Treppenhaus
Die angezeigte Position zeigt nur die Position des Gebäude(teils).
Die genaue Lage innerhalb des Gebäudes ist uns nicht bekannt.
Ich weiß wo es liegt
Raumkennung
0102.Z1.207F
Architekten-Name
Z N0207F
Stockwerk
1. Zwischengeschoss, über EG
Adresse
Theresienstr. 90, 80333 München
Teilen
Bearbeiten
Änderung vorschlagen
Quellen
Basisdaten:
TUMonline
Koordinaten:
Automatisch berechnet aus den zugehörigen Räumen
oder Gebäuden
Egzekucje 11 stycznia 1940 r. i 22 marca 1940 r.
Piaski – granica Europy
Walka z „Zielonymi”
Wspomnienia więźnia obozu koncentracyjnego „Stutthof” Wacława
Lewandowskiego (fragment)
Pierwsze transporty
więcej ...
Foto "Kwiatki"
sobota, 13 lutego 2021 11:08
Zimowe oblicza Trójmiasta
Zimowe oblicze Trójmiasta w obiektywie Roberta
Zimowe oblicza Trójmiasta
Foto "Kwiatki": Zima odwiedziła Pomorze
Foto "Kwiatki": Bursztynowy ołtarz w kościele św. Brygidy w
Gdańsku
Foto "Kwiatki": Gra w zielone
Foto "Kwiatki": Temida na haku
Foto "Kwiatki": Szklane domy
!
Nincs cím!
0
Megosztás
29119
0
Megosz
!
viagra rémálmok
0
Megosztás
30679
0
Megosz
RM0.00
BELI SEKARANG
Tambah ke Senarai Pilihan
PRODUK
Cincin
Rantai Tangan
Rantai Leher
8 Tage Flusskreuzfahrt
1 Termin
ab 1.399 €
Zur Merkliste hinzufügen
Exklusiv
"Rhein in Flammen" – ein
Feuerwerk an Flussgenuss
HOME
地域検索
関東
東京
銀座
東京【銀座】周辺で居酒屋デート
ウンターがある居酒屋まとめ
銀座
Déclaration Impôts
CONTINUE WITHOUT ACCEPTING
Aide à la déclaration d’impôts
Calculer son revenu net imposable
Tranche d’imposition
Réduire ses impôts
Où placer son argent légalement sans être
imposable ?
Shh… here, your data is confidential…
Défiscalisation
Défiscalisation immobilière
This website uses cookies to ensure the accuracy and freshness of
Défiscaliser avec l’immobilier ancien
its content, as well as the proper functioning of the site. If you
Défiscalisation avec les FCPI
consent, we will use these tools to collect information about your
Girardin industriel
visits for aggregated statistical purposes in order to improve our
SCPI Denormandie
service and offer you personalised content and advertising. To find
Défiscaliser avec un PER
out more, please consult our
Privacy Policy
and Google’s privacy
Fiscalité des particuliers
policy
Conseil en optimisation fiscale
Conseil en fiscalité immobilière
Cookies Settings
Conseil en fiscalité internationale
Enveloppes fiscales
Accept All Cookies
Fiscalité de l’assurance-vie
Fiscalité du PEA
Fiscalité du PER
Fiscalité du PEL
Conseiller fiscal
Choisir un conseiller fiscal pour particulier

·····

# Your assignment:
Copy the entire listing above, line for line, exactly.

# Exercise output:
Treppenhaus
Die angezeigte Position zeigt nur die Position des Gebäude(teils).
Die genaue Lage innerhalb des Gebäudes ist uns nicht bekannt.
Ich weiß wo es liegt
Raumkennung
0102.Z1.207F
Architekten-Name
Z N0207F
Stockwerk
1. Zwischengeschoss, über EG
Adresse
Theresienstr. 90, 80333 München
Teilen
Bearbeiten
Änderung vorschlagen
Quellen
Basisdaten:
TUMonline
Koordinaten:
Automatisch berechnet aus den zugehörigen Räumen
oder Gebäuden
Egzekucje 11 stycznia 1940 r. i 22 marca 1940 r.
Piaski – granica Europy
Walka z „Zielonymi”
Wspomnienia więźnia obozu koncentracyjnego „Stutthof” Wacława
Lewandowskiego (fragment)
Pierwsze transporty
więcej ...
Foto "Kwiatki"
sobota, 13 lutego 2021 11:08
Zimowe oblicza Trójmiasta
Zimowe oblicze Trójmiasta w obiektywie Roberta
Zimowe oblicza Trójmiasta
Foto "Kwiatki": Zima odwiedziła Pomorze
Foto "Kwiatki": Bursztynowy ołtarz w kościele św. Brygidy w
Gdańsku
Foto "Kwiatki": Gra w zielone
Foto "Kwiatki": Temida na haku
Foto "Kwiatki": Szklane domy
!
Nincs cím!
0
Megosztás
29119
0
Megosz
!
viagra rémálmok
0
Megosztás
30679
0
Megosz
RM0.00
BELI SEKARANG
Tambah ke Senarai Pilihan
PRODUK
Cincin
Rantai Tangan
Rantai Leher
8 Tage Flusskreuzfahrt
1 Termin
ab 1.399 €
Zur Merkliste hinzufügen
Exklusiv
"Rhein in Flammen" – ein
Feuerwerk an Flussgenuss
HOME
地域検索
関東
東京
銀座
東京【銀座】周辺で居酒屋デート
ウンターがある居酒屋まとめ
銀座
Déclaration Impôts
CONTINUE WITHOUT ACCEPTING
Aide à la déclaration d’impôts
Calculer son revenu net imposable
Tranche d’imposition
Réduire ses impôts
Où placer son argent légalement sans être
imposable ?
Shh… here, your data is confidential…
Défiscalisation
Défiscalisation immobilière
This website uses cookies to ensure the accuracy and freshness of
Défiscaliser avec l’immobilier ancien
its content, as well as the proper functioning of the site. If you
Défiscalisation avec les FCPI
consent, we will use these tools to collect information about your
Girardin industriel
visits for aggregated statistical purposes in order to improve our
SCPI Denormandie
service and offer you personalised content and advertising. To find
Défiscaliser avec un PER
out more, please consult our
Privacy Policy
and Google’s privacy
Fiscalité des particuliers
policy
Conseil en optimisation fiscale
Conseil en fiscalité immobilière
Cookies Settings
Conseil en fiscalité internationale
Enveloppes fiscales
Accept All Cookies
Fiscalité de l’assurance-vie
Fiscalité du PEA
Fiscalité du PER
Fiscalité du PEL
Conseiller fiscal
Choisir un conseiller fiscal pour particulier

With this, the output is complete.